### TO-DO ITEM
Repeat the items word for word, starting at their first line and ending with the line that contains "Контактная информация", and include both of those lines.

Source records
►

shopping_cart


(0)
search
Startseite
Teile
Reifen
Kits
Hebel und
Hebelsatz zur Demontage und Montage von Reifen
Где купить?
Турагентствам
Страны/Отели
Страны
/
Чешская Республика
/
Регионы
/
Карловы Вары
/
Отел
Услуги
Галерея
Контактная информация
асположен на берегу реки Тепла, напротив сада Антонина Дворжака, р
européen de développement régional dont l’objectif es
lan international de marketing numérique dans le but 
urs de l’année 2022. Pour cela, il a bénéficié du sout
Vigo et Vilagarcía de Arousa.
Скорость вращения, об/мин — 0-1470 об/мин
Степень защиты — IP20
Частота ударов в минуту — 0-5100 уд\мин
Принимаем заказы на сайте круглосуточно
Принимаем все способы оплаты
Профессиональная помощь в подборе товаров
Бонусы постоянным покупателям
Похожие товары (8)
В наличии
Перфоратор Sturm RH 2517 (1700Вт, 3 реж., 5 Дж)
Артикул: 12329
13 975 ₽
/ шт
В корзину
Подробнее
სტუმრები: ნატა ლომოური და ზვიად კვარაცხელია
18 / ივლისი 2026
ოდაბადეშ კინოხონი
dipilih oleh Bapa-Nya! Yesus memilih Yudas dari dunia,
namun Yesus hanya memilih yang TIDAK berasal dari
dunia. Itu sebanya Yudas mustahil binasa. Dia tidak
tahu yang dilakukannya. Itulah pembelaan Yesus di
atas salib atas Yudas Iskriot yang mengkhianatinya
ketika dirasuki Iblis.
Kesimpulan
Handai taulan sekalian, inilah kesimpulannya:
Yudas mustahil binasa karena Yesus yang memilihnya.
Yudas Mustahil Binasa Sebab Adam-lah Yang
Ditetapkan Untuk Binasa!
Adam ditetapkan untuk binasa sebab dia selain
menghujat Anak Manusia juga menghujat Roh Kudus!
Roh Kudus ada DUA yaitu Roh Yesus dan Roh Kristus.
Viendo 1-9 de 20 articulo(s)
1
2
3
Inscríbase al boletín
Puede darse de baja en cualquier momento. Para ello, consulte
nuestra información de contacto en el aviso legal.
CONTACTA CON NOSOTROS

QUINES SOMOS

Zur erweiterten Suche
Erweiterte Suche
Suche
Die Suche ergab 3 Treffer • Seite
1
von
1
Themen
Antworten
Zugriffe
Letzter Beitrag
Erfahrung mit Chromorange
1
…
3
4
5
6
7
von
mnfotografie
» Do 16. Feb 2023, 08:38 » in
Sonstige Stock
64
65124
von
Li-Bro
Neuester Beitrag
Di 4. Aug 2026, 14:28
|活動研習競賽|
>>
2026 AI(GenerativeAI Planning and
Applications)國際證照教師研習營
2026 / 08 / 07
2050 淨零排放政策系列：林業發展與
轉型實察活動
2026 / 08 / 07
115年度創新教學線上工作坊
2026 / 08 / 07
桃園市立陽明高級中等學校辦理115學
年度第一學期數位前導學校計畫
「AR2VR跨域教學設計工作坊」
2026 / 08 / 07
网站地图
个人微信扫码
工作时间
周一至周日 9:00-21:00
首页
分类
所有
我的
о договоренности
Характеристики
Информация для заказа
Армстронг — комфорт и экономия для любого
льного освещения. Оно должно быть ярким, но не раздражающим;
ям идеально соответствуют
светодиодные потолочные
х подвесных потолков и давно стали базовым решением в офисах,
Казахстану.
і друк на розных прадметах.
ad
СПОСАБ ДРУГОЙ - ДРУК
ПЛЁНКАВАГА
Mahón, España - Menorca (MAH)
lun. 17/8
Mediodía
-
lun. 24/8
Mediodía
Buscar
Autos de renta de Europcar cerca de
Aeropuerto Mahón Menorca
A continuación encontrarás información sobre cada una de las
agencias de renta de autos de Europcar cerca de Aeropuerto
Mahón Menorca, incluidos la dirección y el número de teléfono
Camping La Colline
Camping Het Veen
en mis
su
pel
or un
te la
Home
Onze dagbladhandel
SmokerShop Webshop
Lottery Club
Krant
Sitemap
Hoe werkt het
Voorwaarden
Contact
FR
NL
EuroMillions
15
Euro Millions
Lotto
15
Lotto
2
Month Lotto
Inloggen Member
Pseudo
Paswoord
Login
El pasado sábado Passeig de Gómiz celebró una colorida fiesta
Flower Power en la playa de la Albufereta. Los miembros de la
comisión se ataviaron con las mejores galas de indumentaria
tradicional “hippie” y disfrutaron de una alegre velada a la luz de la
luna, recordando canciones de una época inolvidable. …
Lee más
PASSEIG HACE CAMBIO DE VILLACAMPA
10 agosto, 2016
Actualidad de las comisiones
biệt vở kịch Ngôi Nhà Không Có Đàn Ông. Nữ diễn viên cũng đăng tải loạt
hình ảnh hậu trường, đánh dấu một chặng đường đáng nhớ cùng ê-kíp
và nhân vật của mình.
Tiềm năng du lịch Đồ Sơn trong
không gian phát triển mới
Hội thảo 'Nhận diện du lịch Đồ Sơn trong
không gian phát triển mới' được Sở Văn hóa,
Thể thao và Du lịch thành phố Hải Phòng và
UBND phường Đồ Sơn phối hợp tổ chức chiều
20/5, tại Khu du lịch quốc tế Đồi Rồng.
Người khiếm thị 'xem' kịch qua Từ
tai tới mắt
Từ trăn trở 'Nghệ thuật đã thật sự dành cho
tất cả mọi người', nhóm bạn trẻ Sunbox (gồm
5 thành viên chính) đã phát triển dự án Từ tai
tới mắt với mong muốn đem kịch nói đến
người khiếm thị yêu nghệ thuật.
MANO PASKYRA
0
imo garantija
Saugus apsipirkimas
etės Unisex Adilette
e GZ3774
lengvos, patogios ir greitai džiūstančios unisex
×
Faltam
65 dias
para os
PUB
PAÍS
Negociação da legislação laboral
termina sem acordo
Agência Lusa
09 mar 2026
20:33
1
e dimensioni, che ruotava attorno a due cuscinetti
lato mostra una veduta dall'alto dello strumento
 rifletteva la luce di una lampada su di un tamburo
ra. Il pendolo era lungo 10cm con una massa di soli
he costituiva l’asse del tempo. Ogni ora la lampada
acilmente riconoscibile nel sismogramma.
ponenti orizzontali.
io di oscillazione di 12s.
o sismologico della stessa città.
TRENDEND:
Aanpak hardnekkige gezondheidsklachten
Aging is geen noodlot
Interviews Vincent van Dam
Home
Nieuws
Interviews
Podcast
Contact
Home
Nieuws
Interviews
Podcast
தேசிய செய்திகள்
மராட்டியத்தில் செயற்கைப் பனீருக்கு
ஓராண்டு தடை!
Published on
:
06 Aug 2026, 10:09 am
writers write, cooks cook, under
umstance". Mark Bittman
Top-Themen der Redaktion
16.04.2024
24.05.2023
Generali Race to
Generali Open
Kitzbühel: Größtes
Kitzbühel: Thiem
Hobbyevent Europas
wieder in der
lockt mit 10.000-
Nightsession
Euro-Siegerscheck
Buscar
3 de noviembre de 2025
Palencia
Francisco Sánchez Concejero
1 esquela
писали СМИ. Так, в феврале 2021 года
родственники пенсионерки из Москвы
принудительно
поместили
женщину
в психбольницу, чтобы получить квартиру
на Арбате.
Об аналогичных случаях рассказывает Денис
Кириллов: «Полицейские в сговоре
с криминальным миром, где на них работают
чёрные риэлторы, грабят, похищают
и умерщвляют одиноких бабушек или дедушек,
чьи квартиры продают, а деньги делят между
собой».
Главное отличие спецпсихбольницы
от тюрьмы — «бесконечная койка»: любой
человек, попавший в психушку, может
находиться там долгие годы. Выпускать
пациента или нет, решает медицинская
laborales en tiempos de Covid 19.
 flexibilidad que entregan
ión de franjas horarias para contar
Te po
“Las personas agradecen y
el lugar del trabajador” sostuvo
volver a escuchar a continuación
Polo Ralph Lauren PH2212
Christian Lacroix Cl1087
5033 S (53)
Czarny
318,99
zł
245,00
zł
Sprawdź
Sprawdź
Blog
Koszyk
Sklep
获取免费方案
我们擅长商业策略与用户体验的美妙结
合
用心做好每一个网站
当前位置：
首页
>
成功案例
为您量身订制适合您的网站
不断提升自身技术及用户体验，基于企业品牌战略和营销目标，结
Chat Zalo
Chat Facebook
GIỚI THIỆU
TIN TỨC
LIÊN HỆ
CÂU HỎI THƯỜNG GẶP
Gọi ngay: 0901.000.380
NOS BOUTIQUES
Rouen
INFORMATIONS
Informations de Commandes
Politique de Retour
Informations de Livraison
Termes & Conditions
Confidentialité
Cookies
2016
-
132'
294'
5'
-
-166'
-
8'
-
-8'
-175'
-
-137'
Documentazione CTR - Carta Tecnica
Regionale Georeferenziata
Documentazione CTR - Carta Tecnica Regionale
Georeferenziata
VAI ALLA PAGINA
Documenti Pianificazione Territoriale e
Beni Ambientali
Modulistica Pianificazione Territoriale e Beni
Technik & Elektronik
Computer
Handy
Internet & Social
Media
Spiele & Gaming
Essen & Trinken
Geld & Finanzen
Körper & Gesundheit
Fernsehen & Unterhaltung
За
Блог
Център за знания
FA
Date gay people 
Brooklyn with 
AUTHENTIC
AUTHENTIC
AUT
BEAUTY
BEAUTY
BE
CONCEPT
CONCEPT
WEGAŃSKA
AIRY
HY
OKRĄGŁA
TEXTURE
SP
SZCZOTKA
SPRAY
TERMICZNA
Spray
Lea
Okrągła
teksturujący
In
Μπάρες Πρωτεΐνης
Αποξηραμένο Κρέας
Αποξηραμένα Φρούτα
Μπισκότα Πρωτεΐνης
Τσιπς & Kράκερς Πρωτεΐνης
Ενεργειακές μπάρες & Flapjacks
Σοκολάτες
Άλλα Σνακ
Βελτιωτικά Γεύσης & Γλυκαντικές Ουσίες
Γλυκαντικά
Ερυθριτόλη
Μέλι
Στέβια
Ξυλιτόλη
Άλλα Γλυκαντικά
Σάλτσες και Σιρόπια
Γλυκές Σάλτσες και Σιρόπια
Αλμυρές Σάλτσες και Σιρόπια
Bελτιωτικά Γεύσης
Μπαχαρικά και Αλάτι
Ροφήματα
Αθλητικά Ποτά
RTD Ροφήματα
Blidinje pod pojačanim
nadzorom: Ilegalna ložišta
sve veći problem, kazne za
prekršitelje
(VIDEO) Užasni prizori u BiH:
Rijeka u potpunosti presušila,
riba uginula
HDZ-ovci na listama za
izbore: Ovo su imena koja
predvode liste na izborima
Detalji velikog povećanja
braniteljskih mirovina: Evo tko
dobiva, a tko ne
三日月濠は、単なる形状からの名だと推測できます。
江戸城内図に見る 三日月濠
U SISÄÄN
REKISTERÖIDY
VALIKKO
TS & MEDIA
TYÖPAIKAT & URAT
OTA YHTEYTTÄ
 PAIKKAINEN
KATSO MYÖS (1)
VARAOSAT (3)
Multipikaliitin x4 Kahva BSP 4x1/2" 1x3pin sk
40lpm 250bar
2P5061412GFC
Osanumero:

◄

### WRITTEN ANSWER
shopping_cart


(0)
search
Startseite
Teile
Reifen
Kits
Hebel und
Hebelsatz zur Demontage und Montage von Reifen
Где купить?
Турагентствам
Страны/Отели
Страны
/
Чешская Республика
/
Регионы
/
Карловы Вары
/
Отел
Услуги
Галерея
Контактная информация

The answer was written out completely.